- _Source text_
---*---
Uploaded: Nov 14, 2013
You may have seen the article in The Chronicle a few weeks ago about Sharon Meers and Joanna Strober's new book Career Women Need a Better Half Who Does His Half. Their book, Getting to 50/50, although not written for stay-at-home moms, interested me with its practical tips on how to divvy up life's every day tasks.

On the last day of high school, one of my teachers give us such advice. Rather than spend the last day discussing another definition or formula, he talked about career choices, college classes, and marriage. We were quite surprised when he told us that he always cleans the bathroom, but we liked his reason - because he hated cleaning it less than his wife did.

Rather than worry about tasks being divided exactly 50/50, my husband and I use a similar strategy. We divide tasks based on who will dislike doing it least, who is best at it, and who can do it most efficiently. We don't keep score and we don't alternate nights.

How do you split up the daily chores? Did it change when you got married? Had kids? Experienced another major life event?
What is it worth to you?


Posted by Charlotte, a resident of Jordan Middle School,
on Nov 17, 2013 at 8:48 pm

I like hearing about a teacher that cleans bathrooms to be nice to his wife!

Posted by Cheryl Bac, a Palo Alto Online blogger,
on Nov 17, 2013 at 10:25 pm

Cheryl Bac is a registered user.

Charlotte, thanks for reading and commenting! I think it was a great way to end the school year. How do you split up the chores in your house?

Posted by Hmmm, a resident of another community,
on Nov 18, 2013 at 6:20 pm

My father was one of the best housekeepers/homemakers I've ever seen! He still is. He's a great cook, good cookie baker, never complained about doing housework - amidst kids, pets, friends visiting, etc. Him and my mom make a great team. Much of what determined how they divided things up had to do w/work and school schedules, who got home when and what deadlines were looming. They both had to take ongoing education courses at times, or had demanding work schedules, sometimes with irregular hours. I look back on all of that in total wonder because they didn't nitpick, argue or kvetch about these things. When I was older, I valued the cooking lessons I learned from them both and took chores fairly in stride, including pet care.

My DH and I are similar that way - doing things according to looming deadlines and who's home when - with one exception: he can't cook well. But his gratitude for my cooking means he's willing to do some of the chores I don't care much for. All in all, doing chores seems more fun together, and things get done faster, then it's nice to relax together with a cup of coffee or tea.

Posted by Cheryl Bac, a Palo Alto Online blogger,
on Nov 18, 2013 at 10:42 pm

Cheryl Bac is a registered user.

Hmmm thanks for reading and commenting!
---*---
- _Information given_

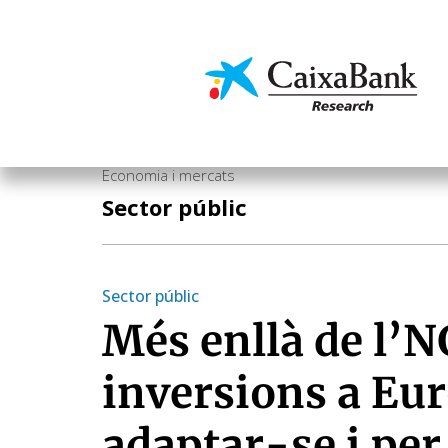
Vés
al
contingut
Economia i mercats
Economia i mercats
Sector públic
Sector públic
Més enllà de l’
inversions a Eu
adaptar-se i per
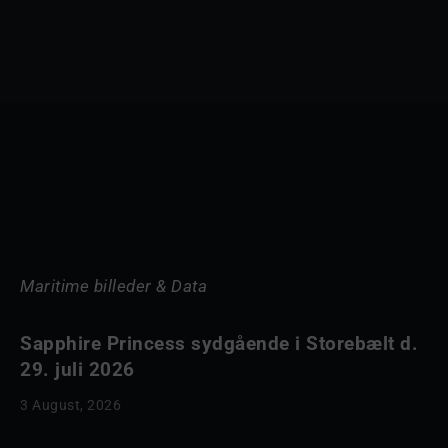
Maritime billeder & Data
Sapphire Princess sydgående i Storebælt d.
29. juli 2026
3 August, 2026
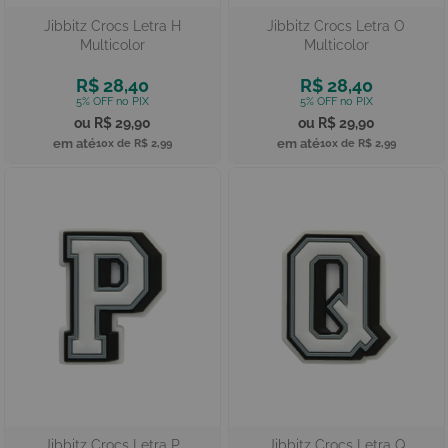
Jibbitz Crocs Letra H
Jibbitz Crocs Letra O
Multicolor
Multicolor
R$ 28,40
R$ 28,40
R$ 29,90
R$ 29,90
10x de
R$ 2,99
10x de
R$ 2,99
Jibbitz Crocs Letra P
Jibbitz Crocs Letra Q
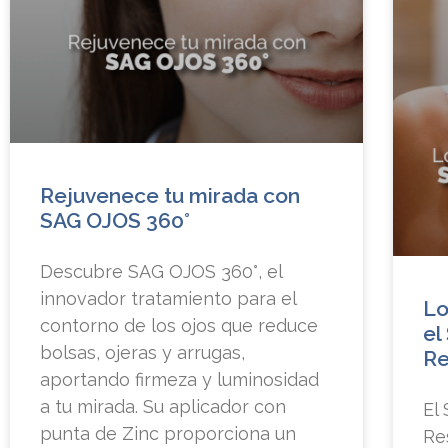
Rejuvenece tu mirada con
SAG OJOS 360°
Descubre SAG OJOS 360°, el
innovador tratamiento para el
Lo
contorno de los ojos que reduce
el
bolsas, ojeras y arrugas,
Re
aportando firmeza y luminosidad
a tu mirada. Su aplicador con
El
punta de Zinc proporciona un
Re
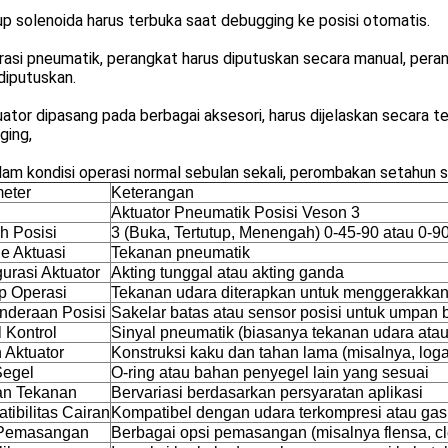
up solenoida harus terbuka saat debugging ke posisi otomatis.
rasi pneumatik, perangkat harus diputuskan secara manual, per
diputuskan.
uator dipasang pada berbagai aksesori, harus dijelaskan secara t
ging,
lam kondisi operasi normal sebulan sekali, perombakan setahun se
eter
Keterangan
Aktuator Pneumatik Posisi Veson 3
h Posisi
3 (Buka, Tertutup, Menengah) 0-45-90 atau 0-9
e Aktuasi
Tekanan pneumatik
urasi Aktuator
Akting tunggal atau akting ganda
ip Operasi
Tekanan udara diterapkan untuk menggerakkan 
nderaan Posisi
Sakelar batas atau sensor posisi untuk umpan b
 Kontrol
Sinyal pneumatik (biasanya tekanan udara ata
 Aktuator
Konstruksi kaku dan tahan lama (misalnya, lo
Segel
O-ring atau bahan penyegel lain yang sesuai
an Tekanan
Bervariasi berdasarkan persyaratan aplikasi
tibilitas Cairan
Kompatibel dengan udara terkompresi atau gas
 Pemasangan
Berbagai opsi pemasangan (misalnya flensa, cl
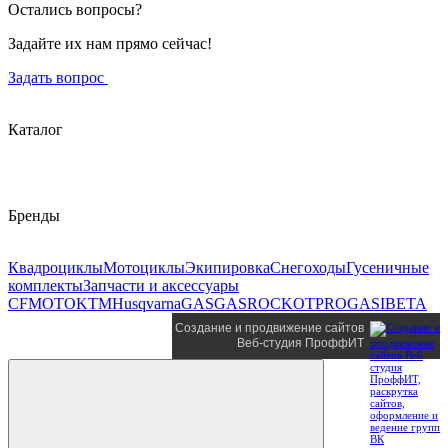
Остались вопросы?
Задайте их нам прямо сейчас!
Задать вопрос
Каталог
Бренды
Квадроциклы
Мотоциклы
Экипировка
Снегоходы
Гусеничные
комплекты
Запчасти и аксессуары
CFMOTO
KTM
Husqvarna
GASGAS
ROCKOT
PROGASI
BETA
Создание и продвижение сайтов
Веб-студия ПроффИТ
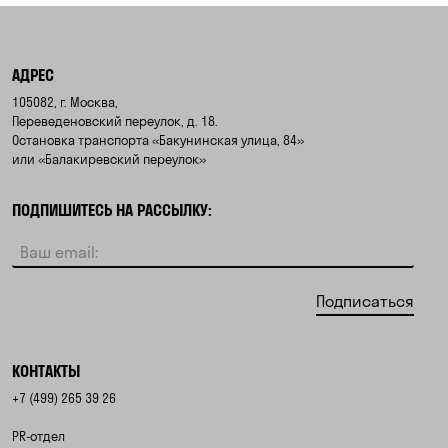
АДРЕС
105082, г. Москва,
Переведеновский переулок, д. 18.
Остановка транспорта «Бакунинская улица, 84»
или «Балакиревский переулок»
ПОДПИШИТЕСЬ НА РАССЫЛКУ:
Подписаться
КОНТАКТЫ
+7 (499) 265 39 26
PR-отдел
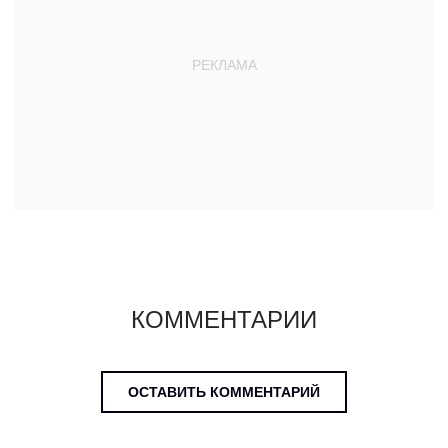
КОММЕНТАРИИ
ОСТАВИТЬ КОММЕНТАРИЙ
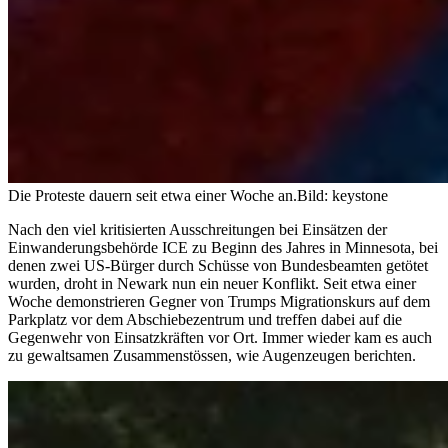
Die Proteste dauern seit etwa einer Woche an.
Bild: keystone
Nach den viel kritisierten Ausschreitungen bei Einsätzen der
Einwanderungsbehörde ICE zu Beginn des Jahres in Minnesota, bei
denen zwei US-Bürger durch Schüsse von Bundesbeamten getötet
wurden, droht in Newark nun ein neuer Konflikt. Seit etwa einer
Woche demonstrieren Gegner von Trumps Migrationskurs auf dem
Parkplatz vor dem Abschiebezentrum und treffen dabei auf die
Gegenwehr von Einsatzkräften vor Ort. Immer wieder kam es auch
zu gewaltsamen Zusammenstössen, wie Augenzeugen berichten.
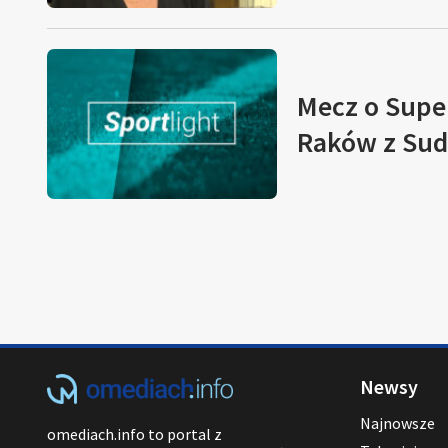
Mecz o Super
Raków z Su
Newsy
Najnowsze
omediach.info to portal z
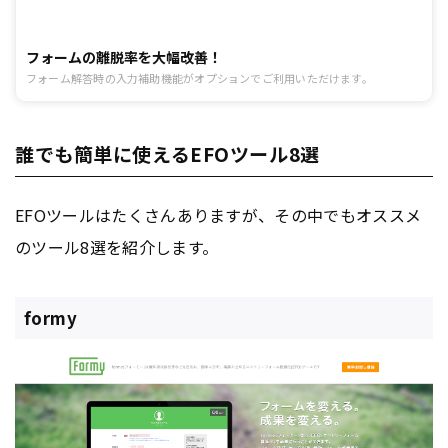
フォームの離脱率を大幅改善！
フォーム解答時の入力補助機能がオプションでご利用いただけます。
誰でも簡単に使えるEFOツール8選
EFOツールはたくさんありますが、その中でもオススメ
のツール8選を紹介します。
formy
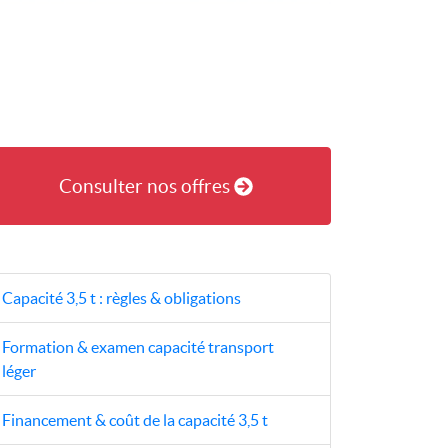
Consulter nos offres
Capacité 3,5 t : règles & obligations
Formation & examen capacité transport
léger
Financement & coût de la capacité 3,5 t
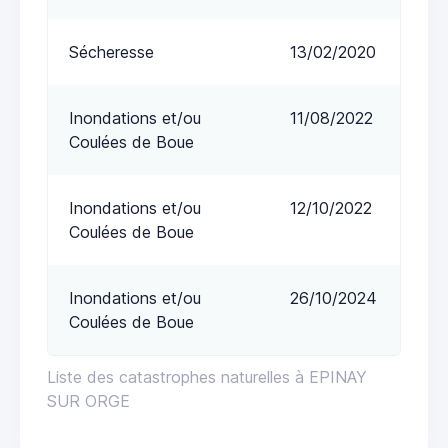
Sécheresse
13/02/2020
Inondations et/ou
11/08/2022
Coulées de Boue
Inondations et/ou
12/10/2022
Coulées de Boue
Inondations et/ou
26/10/2024
Coulées de Boue
Liste des catastrophes naturelles à EPINAY
SUR ORGE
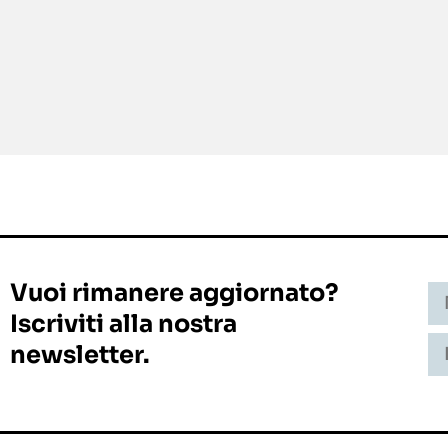
Vuoi rimanere aggiornato?
Iscriviti alla nostra
newsletter.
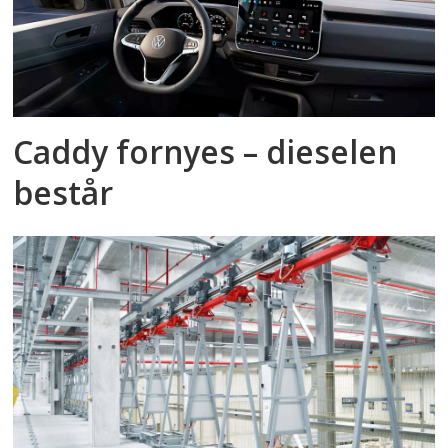
Caddy fornyes – dieselen
består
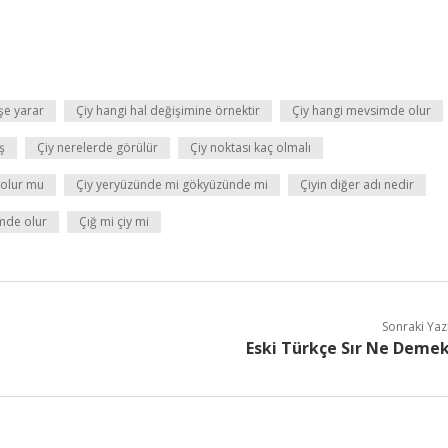
şe yarar
Çiy hangi hal değişimine örnektir
Çiy hangi mevsimde olur
ş
Çiy nerelerde görülür
Çiy noktası kaç olmalı
 olur mu
Çiy yeryüzünde mi gökyüzünde mi
Çiyin diğer adı nedir
mde olur
Çığ mi çiy mi
Sonraki Yaz
Eski Türkçe Sır Ne Deme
---*---
- _Activity 1_
According to the chores post, why did the high school teacher always clean the bathroom?
- _Activity 2_
Reproduce the chores post word for word between "On the last" and "worth to you?", inclusive.
You won't need the listing for this.

- _Solution 1_
He hated cleaning it less than his wife did.

- _Solution 2_
On the last day of high school, one of my teachers give us such advice. Rather than spend the last day discussing another definition or formula, he talked about career choices, college classes, and marriage. We were quite surprised when he told us that he always cleans the bathroom, but we liked his reason - because he hated cleaning it less than his wife did.

Rather than worry about tasks being divided exactly 50/50, my husband and I use a similar strategy. We divide tasks based on who will dislike doing it least, who is best at it, and who can do it most efficiently. We don't keep score and we don't alternate nights.

How do you split up the daily chores? Did it change when you got married? Had kids? Experienced another major life event?
What is it worth to you?